Generate webpages directly from database or cache? - optimization

[I'm not asking about the architecture of SO, but it would be helpful to the question.]
On SO, when a user clicks on his/her name and clicks on "responses" they see other users responses to comment threads, questions, and answers in which they have participated. I've had the sneaking suspicion that I've missed certain responses out there, which made me wonder: if you had to build that thing, would you pull everything dynamically from the database every time a user requested it? Or would you modify it when there is new related activity in the application? Or would you build it in a nightly daemon process?
I imagine that the real answer is that it's dynamically constructed every time, but that the tables are denormalized in such a way so as to make the thing less time-consuming. How would you build it?
I'm asking about any platform, of course, not only on .Net.

I would pull it dynamically from the database every time. I think this gives you the best result from a user experience and then I would apply the principal that premature optimization is evil. Later if there were performance issues I would look into caching.
I think doing it as a daemon/push process would actually result in more overall work being done. That is the updates would happen more frequently than the users are requesting the info.

Jobs:
**1)** In the thread about generating webpages from a database or cache, the person asking lists several ways one might build the "responses" page. List each of these ways.
**2)** Write the next part of the thread about building pages from a database or a cache, picking up after its last sentence.

Data provided:
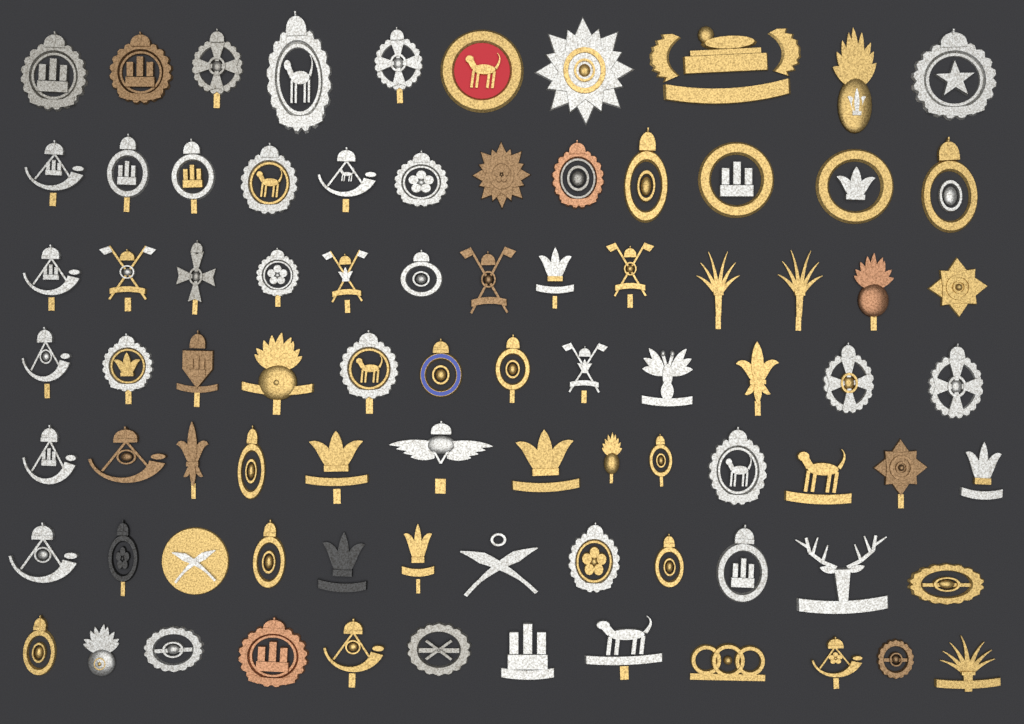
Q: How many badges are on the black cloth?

Solved problems:
**1)**
- Pull everything dynamically from the database every time a user requests it.
- Modify it when there is new related activity in the application.
- Build it in a nightly daemon process.

**2)**
Obviously, when an answer or comment is posted, you'll want to identify the user that should be informed in their responses tab. Then just add a row to a responses table containing the response text, timestamp, and the user to which it belongs. That way you can dynamically generate the tab with a simple
select * from responses where user=<userid> order by time desc limit 30
or something like that.
p.s. Extra credit to anyone that can write a query that will remove old responses - assume that each person should have the last 30 responses in their responses tab.

I expect that userid would be a natural option for the clustered index. If you have an "Active" boolean field then you don't need to worry much about locks; the table could be write-only except to update the (unindexed) Active column. I bet it already works that way, since it appears that everything is recoverable.
Don't need no stinking extra-credit response remover.

I would assume this is denormalized in the database. The Comment table probably has both and answer_id and an answer_uid so the SQL to find comments on you answers just run against the comment table. The same setup would work on the Answer table. Each answer has a question_id and a question_uid.
Having said that, these are probably the same table and you have response_to_id and response_to_uid and that makes lots of code simpler and makes the "recent" tab a single select as well. In fact the difference between the two selects is one uses the uid and one uses the response_to_uid.

I'd say that your UI and your database should both be driven by your Application Domain; so they will reflect each other based on their common provenance there.
Some quick notes to illustrate, using simplified Object Role Modeling as discussed by Fowler et al.
Entities
Users
Questions
Answers
Comments
Entity Roles
(Note: In Object Role Modeling, most Roles are reflexive. Some, e.g. booleans here, are monopolar)
Question has User
Question has QuestionVersions
Question as Answers
Question has Comments
Answer has AnswerVersions
Answer has Comments
Question has User
QuestionVersion has Text
QuestionVersion has Timestamp
QuestionVersion has IsDeleted (could be inferred from nonNULL timestamp eg)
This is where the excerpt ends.